**Exercise 1:** Return, unchanged, the lines of the records starting at the line containing "Answer: (A)" and ending at the line containing "Describe the element", both included.

[Excerpt to read — start]

While Tesla is halting bitcoin transactions, citing the large-scale power consumption of bitcoin mining activities, the UK is less bothered but is instead exploring solutions to the high energy consumption of bitcoin miners. The first green bitcoin mining farm might launch in the UK soon after Agro blockchain, a London-based crypto firm recently reported that it had cracked a deal with another company to start the world's first bitcoin mining pool which will be run on renewable energy.
Bitcoin mining only appears to be profitable in countries with relatively lower energy cost like China. Some countries have had to offer subsidies on electricity for mining firms, but that proved to be unsustainable. Norway, about four years ago, scrapped tax subsidies for crypto miners.
Although cryptocurrencies are very decentralized, the UK is still able to tax crypto miners. Most crypto miners are subjected to income tax, which is the same as any taxes levied on an income-generating activity within the UK territory. But some crypto mining firms also pay the capital gain tax, which is the tax applied to profits made from investments.

[Excerpt to read — finish]
[Supplied material — start]

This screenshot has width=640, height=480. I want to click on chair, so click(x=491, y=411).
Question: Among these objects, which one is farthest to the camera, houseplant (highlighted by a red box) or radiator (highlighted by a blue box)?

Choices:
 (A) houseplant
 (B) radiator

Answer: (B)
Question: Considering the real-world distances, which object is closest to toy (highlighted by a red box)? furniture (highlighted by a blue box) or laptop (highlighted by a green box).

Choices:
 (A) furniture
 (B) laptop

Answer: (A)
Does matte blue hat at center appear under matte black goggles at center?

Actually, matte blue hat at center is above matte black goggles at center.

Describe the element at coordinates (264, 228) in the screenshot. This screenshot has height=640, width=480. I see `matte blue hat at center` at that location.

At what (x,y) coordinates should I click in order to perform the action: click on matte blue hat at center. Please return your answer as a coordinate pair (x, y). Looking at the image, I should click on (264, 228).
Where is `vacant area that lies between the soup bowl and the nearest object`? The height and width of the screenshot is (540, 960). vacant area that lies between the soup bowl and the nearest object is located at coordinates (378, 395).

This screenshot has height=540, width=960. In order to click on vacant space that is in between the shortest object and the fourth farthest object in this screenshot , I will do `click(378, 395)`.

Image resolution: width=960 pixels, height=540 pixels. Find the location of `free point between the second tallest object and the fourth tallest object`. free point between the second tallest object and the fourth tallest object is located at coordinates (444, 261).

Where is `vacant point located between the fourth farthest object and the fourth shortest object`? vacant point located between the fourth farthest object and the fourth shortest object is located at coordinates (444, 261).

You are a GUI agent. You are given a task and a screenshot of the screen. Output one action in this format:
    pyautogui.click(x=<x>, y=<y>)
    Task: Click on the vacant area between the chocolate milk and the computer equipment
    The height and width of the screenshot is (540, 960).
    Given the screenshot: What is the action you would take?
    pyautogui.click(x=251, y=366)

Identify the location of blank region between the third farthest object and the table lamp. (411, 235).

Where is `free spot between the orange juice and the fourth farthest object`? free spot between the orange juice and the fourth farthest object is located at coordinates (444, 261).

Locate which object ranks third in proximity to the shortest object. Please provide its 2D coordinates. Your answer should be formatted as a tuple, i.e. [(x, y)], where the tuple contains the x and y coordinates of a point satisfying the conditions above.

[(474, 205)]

[Supplied material — finish]

**Exercise 2:** In the passage on bitcoin mining, rewrite the paragraph beginning "Although cryptocurrencies are very decentralized" as a short bulleted list that keeps its main facts.

**Written answer 1:**
Answer: (A)
Does matte blue hat at center appear under matte black goggles at center?

Actually, matte blue hat at center is above matte black goggles at center.

Describe the element at coordinates (264, 228) in the screenshot. This screenshot has height=640, width=480. I see `matte blue hat at center` at that location.

**Written answer 2:**
- Despite the decentralized nature of cryptocurrencies, the UK can still tax crypto miners.
- Most crypto miners pay income tax, the same tax levied on any income-generating activity in UK territory.
- Some crypto mining firms also pay capital gains tax, which applies to profits made from investments.